– Что это такое? – строго спросила она.
– Голые музы, – ответил я. – Они будут стоять в нишах!
– Это уже чересчур. Я категорически против.
– Но мы ж договаривались! Я даже получил деньги на их оплату!
– Заплати им и отправь домой!
– Клавдия, ты что, сошла с ума? У нас же Ночь Голых Поэтов!
– Вполне будет достаточно лекции голого психиатра из Лондона и перформансов, не надо пугать публику заранее!

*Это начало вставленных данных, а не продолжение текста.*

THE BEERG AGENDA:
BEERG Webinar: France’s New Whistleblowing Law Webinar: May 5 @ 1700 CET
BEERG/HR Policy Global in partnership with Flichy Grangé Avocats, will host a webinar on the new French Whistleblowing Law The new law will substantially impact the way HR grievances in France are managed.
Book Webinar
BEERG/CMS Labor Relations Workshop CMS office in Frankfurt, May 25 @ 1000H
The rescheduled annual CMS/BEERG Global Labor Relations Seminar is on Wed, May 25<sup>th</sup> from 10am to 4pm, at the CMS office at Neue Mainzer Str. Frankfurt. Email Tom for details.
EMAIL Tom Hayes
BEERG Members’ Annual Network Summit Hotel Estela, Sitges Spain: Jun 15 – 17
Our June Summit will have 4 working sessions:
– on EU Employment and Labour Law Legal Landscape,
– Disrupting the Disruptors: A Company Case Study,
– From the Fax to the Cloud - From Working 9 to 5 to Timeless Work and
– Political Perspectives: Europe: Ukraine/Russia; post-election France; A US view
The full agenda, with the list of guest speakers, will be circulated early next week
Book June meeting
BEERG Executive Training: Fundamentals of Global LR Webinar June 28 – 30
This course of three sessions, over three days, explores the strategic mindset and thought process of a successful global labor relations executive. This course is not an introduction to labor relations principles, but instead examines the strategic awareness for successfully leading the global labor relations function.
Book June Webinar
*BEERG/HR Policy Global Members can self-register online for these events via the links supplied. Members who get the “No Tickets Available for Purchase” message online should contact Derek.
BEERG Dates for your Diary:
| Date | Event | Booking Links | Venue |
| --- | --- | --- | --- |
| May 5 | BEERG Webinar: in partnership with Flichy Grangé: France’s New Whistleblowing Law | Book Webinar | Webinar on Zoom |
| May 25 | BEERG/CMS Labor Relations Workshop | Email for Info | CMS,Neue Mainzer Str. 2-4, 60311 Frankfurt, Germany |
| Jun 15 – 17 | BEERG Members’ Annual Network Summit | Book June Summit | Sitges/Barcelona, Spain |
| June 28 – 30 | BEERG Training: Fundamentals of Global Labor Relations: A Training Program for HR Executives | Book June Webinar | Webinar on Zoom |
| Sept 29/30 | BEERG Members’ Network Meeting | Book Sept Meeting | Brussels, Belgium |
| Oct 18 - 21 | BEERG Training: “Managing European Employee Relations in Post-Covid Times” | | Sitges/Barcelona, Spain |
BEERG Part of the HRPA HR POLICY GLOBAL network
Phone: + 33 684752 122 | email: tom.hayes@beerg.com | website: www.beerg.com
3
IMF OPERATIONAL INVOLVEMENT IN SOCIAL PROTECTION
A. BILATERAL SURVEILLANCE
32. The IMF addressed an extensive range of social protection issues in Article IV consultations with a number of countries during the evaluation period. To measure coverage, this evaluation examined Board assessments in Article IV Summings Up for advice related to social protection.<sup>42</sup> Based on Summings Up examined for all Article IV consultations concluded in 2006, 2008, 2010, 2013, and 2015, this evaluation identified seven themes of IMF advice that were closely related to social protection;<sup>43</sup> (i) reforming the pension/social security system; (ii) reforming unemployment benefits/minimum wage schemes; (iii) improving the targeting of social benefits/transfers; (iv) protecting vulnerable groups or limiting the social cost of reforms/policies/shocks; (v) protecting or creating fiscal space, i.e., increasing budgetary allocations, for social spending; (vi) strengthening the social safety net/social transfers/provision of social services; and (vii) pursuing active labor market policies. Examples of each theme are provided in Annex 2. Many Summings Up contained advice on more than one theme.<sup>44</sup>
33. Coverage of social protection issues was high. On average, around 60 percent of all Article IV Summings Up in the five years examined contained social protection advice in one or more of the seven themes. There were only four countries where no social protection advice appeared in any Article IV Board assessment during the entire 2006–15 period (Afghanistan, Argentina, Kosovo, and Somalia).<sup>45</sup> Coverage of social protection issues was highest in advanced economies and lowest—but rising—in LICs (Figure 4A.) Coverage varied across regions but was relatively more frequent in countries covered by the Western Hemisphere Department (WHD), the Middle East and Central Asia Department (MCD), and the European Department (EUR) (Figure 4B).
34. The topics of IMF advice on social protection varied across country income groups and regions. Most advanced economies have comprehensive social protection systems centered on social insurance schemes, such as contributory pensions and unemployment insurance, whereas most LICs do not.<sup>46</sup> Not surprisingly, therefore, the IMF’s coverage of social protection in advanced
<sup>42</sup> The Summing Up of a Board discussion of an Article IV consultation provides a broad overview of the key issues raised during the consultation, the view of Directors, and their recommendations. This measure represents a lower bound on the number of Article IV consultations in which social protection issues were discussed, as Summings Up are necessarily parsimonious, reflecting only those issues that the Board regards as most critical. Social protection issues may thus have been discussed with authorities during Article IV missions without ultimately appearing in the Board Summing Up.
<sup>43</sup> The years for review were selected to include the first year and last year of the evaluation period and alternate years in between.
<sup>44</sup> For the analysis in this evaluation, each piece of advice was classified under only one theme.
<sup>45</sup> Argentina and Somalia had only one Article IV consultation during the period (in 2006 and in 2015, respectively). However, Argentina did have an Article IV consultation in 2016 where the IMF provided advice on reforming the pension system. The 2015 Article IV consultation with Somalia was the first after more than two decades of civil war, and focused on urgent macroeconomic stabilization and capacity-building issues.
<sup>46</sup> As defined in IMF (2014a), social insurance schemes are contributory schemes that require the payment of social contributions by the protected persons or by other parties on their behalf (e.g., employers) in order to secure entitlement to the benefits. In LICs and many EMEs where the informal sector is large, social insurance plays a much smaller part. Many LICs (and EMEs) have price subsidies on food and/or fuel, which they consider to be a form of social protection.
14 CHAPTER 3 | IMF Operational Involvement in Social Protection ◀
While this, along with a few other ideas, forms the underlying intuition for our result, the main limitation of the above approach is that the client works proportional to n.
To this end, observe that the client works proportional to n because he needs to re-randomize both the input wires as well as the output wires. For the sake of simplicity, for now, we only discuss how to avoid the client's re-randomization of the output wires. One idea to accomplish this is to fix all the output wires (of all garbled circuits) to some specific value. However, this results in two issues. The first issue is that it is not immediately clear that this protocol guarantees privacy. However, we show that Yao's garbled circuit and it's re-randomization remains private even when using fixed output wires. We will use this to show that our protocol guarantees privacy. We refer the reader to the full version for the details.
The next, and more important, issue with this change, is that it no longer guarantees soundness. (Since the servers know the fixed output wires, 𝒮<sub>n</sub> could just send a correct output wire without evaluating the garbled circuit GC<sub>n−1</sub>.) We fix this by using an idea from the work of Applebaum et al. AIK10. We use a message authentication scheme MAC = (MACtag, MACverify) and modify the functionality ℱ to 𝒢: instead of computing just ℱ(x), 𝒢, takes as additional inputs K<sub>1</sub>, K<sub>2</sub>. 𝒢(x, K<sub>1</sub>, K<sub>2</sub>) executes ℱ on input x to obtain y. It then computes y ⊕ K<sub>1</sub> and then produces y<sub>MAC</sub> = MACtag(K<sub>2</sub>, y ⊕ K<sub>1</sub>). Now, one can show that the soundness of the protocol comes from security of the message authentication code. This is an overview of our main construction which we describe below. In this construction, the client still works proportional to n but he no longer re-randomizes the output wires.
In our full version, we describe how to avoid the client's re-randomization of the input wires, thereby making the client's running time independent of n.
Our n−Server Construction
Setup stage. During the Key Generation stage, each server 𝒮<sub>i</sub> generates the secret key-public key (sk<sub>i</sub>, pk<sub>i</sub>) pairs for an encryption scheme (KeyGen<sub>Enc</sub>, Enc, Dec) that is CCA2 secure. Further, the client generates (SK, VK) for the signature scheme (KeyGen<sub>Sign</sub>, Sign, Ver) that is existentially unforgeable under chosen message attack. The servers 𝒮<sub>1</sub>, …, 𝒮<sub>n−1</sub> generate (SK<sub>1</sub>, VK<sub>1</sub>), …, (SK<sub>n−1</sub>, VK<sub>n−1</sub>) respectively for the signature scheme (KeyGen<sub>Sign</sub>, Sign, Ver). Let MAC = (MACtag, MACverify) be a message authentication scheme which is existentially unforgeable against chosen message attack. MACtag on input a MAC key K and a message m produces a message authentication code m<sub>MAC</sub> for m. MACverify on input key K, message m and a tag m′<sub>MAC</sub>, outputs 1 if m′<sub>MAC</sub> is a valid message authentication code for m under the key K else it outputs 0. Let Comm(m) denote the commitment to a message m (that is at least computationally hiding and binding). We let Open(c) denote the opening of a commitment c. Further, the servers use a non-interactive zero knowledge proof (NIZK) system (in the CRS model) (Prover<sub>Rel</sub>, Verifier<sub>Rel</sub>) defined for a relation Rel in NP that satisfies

– Чем пугать? Голыми бабами? Да ты что?
– Все, я сказала…
– Клавдия, я ничего не понимаю!
– Владимир, смотри, у нас будет голый психиатр, будут ваши перформансы, танец пауков, будет ваше слайд-шоу с английскими поэтами, и этого вполне хватит! Ты понимаешь, что это первое мероприятие такого рада? Что сюда придет Клаус Бахлер – наш новый директор? А также директора всех венских музеев, интендант оперы, несколько министров и еще куча всяких важных людей! Я не хочу их излишне шокировать! Всему надо знать меру!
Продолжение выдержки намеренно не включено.